Setting up a local git remote

Set up a bare repository and protect branches with hooks

Mar 20, 2026

When you think about remote Git repositories, it's usually something like GitHub or GitLab. But sometimes you just need a simple local remote, a private backup on your machine, a shared repo across computers on your local network, or a central copy that works completely offline.

Git already gives you everything you need with git init --bare. No extra services, no setup overhead.

What is a bare repository?

A bare repository is a Git repository that contains only the internal Git data, commits, branches, tags, and configuration, with no working directory. There are no project files to check out; it exists purely as a storage location for the repository history.

Creating a bare repository

Creating a bare repository is straightforward and only takes a single command:

git init --bare my-project.git

If you look inside the directory, you'll find the raw Git internals: HEAD, config, objects/, refs/, and a hooks/ directory, which we'll use later.

Tip

It's common practice to name bare repositories with a .git suffix: project.git. This makes it immediately clear that the folder is a repository storage location, not a working project.

Connecting a local project

There are two ways to connect to the bare repository depending on whether you have an existing project or are starting fresh.

If you already have a local project, add the bare repo as a remote and push:

git remote add origin ~/my-project.git
git push -u origin main

If you're starting fresh, clone it directly:

git clone ~/my-project.git

The path can be absolute (/home/user/repos/my-project.git) or use ~ for your home directory. On a shared machine or NAS, use the actual filesystem path to the bare repo.

Some other useful commands for working with remotes

git remote -v                   # verify the remote is configured
git remote show origin          # inspect the remote in detail
git fetch origin                # fetch latest without merging
git log origin/main..HEAD       # see commits not yet pushed

Protecting the main branch with hooks

One feature people often miss when using a plain Git server instead of platforms like GitHub or GitLab is branch protection. Luckily Git already supports this through hooks.

Since a bare repository acts as the central remote, we can install a pre-receive hook that runs whenever someone pushes to the repository. The hook can inspect the pushed references and reject the push if it targets a protected branch like main or master.
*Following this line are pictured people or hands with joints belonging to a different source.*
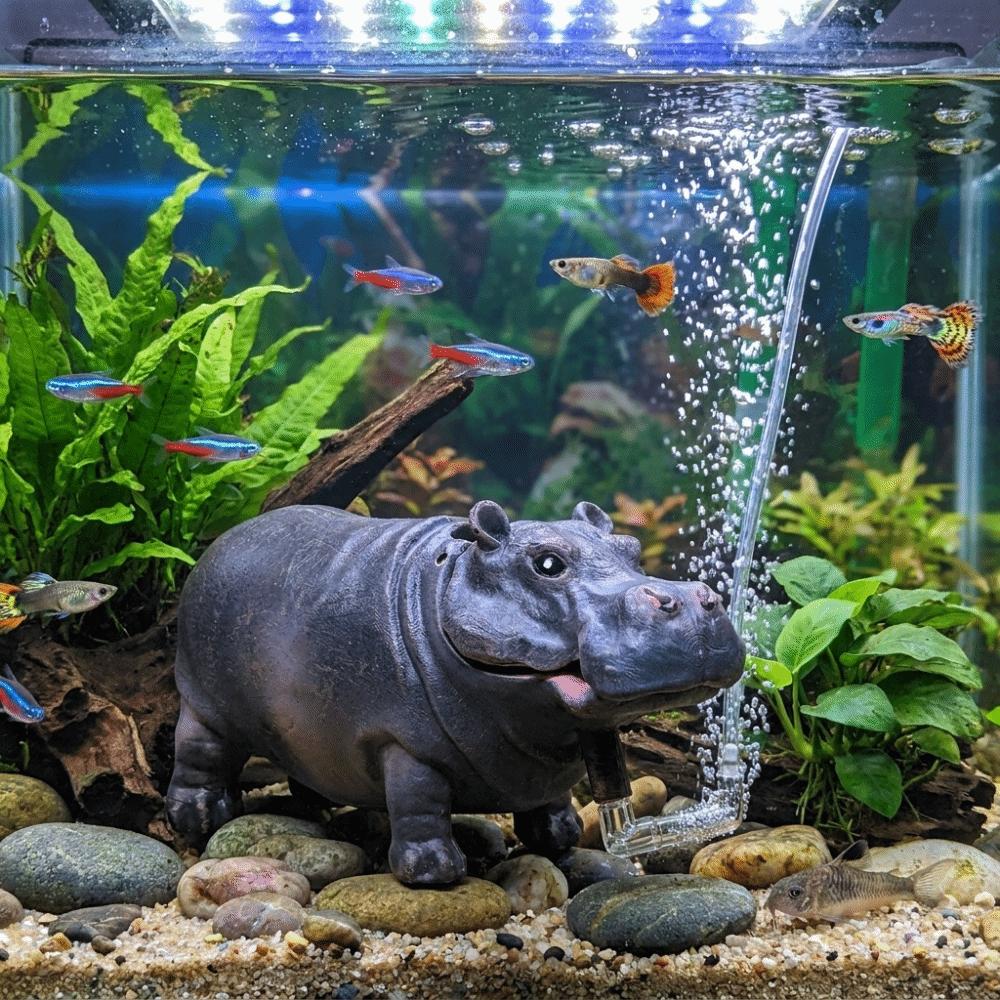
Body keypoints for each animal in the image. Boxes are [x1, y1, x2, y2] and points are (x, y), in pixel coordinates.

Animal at [166, 500, 743, 885]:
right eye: (547, 563)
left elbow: (550, 798)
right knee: (198, 753)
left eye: (632, 550)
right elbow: (419, 802)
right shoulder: (403, 742)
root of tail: (223, 539)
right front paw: (434, 870)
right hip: (202, 699)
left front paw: (558, 835)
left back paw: (318, 808)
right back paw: (200, 817)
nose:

Inside the bare repository create the hook:

cd my-project.git/hooks
touch pre-receive
chmod +x pre-receive

Then add the following script to block direct pushes to protected branches:

#!/bin/sh

while read oldrev newrev refname
do
  if [ "$refname" = "refs/heads/main" ] || [ "$refname" = "refs/heads/master" ]; then
    echo "Direct pushes to main/master are not allowed."
    exit 1
  fi
done

exit 0

The pre-receive hook runs once for every push and receives the updated references through standard input. Each line contains the old commit hash, the new commit hash, and the reference name. By checking the reference name we can selectively reject pushes to protected branches while allowing everything.

Conclusion

With just a few lines of shell script you get a simple form of branch protection similar to what hosted Git platforms provide. This setup works well for personal backups, small teams on a shared server, or any situation where you want a central Git remote without the overhead of running a full platform. The hooks/ directory gives you room to grow, you can add post-receive hooks for notifications or automated deployments down the line.